### 本文
* * * * * * *
「人工臓器」は「新時代」に突入しているという驚きの「事実」…人類の願い「臓器交換」も夢じゃない

人間が病気では簡単に死ななくなる時代——。

医師であり、医療未来学者の奥真也氏は、人がすでに病気では簡単に死ななくなりつつあること、そして今後ますますそうなっていくのは裏打ちのある真実であると述べ、医療の驚くべき進歩を予測しています。

本記事では、そのなかでも人工臓器についてくわしく解説します。

※本記事は奥真也『未来の医療年表 10年後の病気と健康のこと』から抜粋・編集したものです。

「臓器」とは

iPS細胞で回り道をしたかもしれませんが、再生医療そのものは将来性を約束された
技術であり、20〜30年ぐらいのスパンで考えれば、おそらくは第3、第4の技術の中から実用性が高く倫理的にも問題のないものが育っていくはずです。人類が昔から願っていた、老朽化した臓器を蛍光灯のように交換することは決して夢物語ではありません。
* * * * * * *
### 与えられた資料

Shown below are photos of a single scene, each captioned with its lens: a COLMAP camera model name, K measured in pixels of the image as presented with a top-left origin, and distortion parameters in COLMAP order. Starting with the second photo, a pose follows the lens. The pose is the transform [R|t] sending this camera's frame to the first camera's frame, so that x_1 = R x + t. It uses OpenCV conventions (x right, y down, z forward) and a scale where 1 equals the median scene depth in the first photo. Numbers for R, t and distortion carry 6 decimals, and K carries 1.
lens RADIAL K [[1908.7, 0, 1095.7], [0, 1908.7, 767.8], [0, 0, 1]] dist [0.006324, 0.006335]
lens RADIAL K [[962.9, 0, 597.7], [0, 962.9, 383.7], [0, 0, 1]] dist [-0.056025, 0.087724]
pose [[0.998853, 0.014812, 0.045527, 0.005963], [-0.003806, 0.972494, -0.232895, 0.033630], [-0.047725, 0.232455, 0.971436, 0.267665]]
* * * * * * *
### やること
1) 人工臓器の記事について、次の問いに答えてください。
(a) 奥真也氏の肩書きとして記事に挙げられているものは何ですか。
(b) この記事は、どの本から抜粋・編集されたものですか。
(c) 再生医療の技術が育っていく期間として、どれぐらいのスパンが挙げられていますか。
2) 人工臓器の記事の「iPS細胞で回り道をしたかもしれませんが、再生医療そのものは将来性を約束された」から「決して夢物語ではありません。」までの部分を、「蛍光灯」を「電球」に置き換えて書いてください。
3) 人工臓器の記事の続きを、最後の文の後から書き進めてください。

### 各問の答え
1)
(a) 医師であり、医療未来学者
(b) 奥真也『未来の医療年表 10年後の病気と健康のこと』
(c) 20〜30年ぐらい

2)
iPS細胞で回り道をしたかもしれませんが、再生医療そのものは将来性を約束された
技術であり、20〜30年ぐらいのスパンで考えれば、おそらくは第3、第4の技術の中から実用性が高く倫理的にも問題のないものが育っていくはずです。人類が昔から願っていた、老朽化した臓器を電球のように交換することは決して夢物語ではありません。

3)
もっとも医師の常識では、臓器とは「一つの機能を司っている身体の一部」という以上のものではなく、心臓の弁や血液、歯や髪の毛も、胃や肺などと同じく臓器にほかなりません。その意味ではメガネやカツラ、入れ歯なども大きくは臓器の交換であり、人類はかなり昔から臓器の交換を行ってきたのだ、という言い方もできます。

加齢により水晶体が白く濁って視力が低下する白内障は、症状が悪化すると人工水晶体 (眼内レンズ)に交換する手術を施します。これだって立派な臓器の交換ですし、大動脈弁を人工弁に入れ替えることも臓器移植の一形態です。